Vector subtraction involves removing the influence of one vector from another. You can consider this as reversing the direction of the vector being subtracted and then adding the two vectors. Essentially, subtraction is just the addition of a negative vector.

To subtract vectors using their components:

• Subtract the x-component of the second vector from the x-component of the first vector.
• Similarly, subtract the y-component of the second vector from the y-component of the first vector.

Referring to our vectors \(\mathbf{U} = \langle -3, 5 \rangle\) and \(\mathbf{V} = \langle 3, -1 \rangle\):

• Subtract the x-components: \(-3 - 3 = -6\).
• Subtract the y-components: \(5 - (-1) = 6\).

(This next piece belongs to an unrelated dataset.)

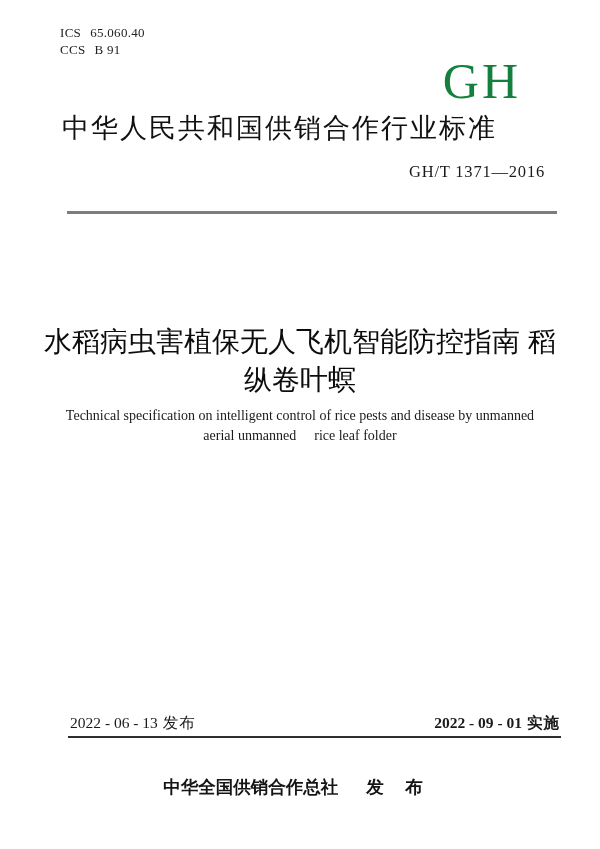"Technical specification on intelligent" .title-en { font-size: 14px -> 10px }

The result of subtracting \(\mathbf{V}\) from \(\mathbf{U}\) is \(\langle -6, 6 \rangle\). This gives us a vector indicating how to move from the tip of \(\mathbf{V}\) back to the base of \(\mathbf{U}\), essentially reversing part of their directions and combinations.

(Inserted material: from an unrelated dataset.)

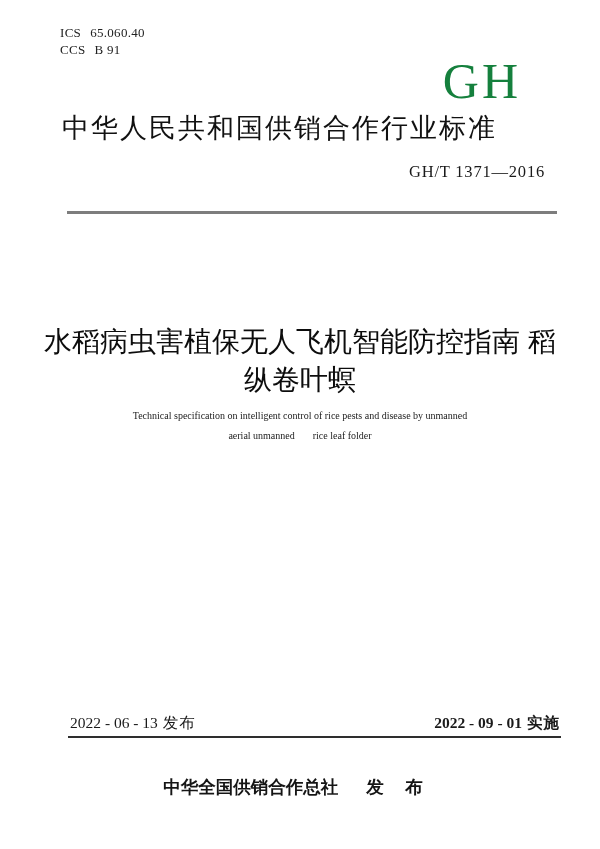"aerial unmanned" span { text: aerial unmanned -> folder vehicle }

Scalar multiplication is another important operation in vector arithmetic, involving the multiplication of a vector by a scalar (a real number). This operation changes the magnitude of the vector without affecting its direction, except if the scalar is negative, which will reverse the direction.

Performing scalar multiplication involves a straightforward method:

• Multiply each component of the vector by the scalar.

Let's illustrate this with our vectors again. Consider \(2\mathbf{U}\) and \(3\mathbf{V}\):

• For \(2\mathbf{U}\): Multiply each component of \(\mathbf{U} = \langle -3, 5 \rangle\) by 2, and you get \(\langle -6, 10 \rangle\).
• For \(3\mathbf{V}\): Multiply each component of \(\mathbf{V} = \langle 3, -1 \rangle\) by 3, resulting in \(\langle 9, -3 \rangle\).

Finally, to solve \(2\mathbf{U} - 3\mathbf{V}\), subtract the resulting vectors:

• Subtract the x-components: \(-6 - 9 = -15\).
• Subtract the y-components: \(10 - (-3) = 13\).

The result is the vector \(\langle -15, 13 \rangle\), which shows the combined result of scaling and then subtracting \(\mathbf{V}\) from the double of \(\mathbf{U}\). This operation often helps in scaling movements or changes expressed by vectors.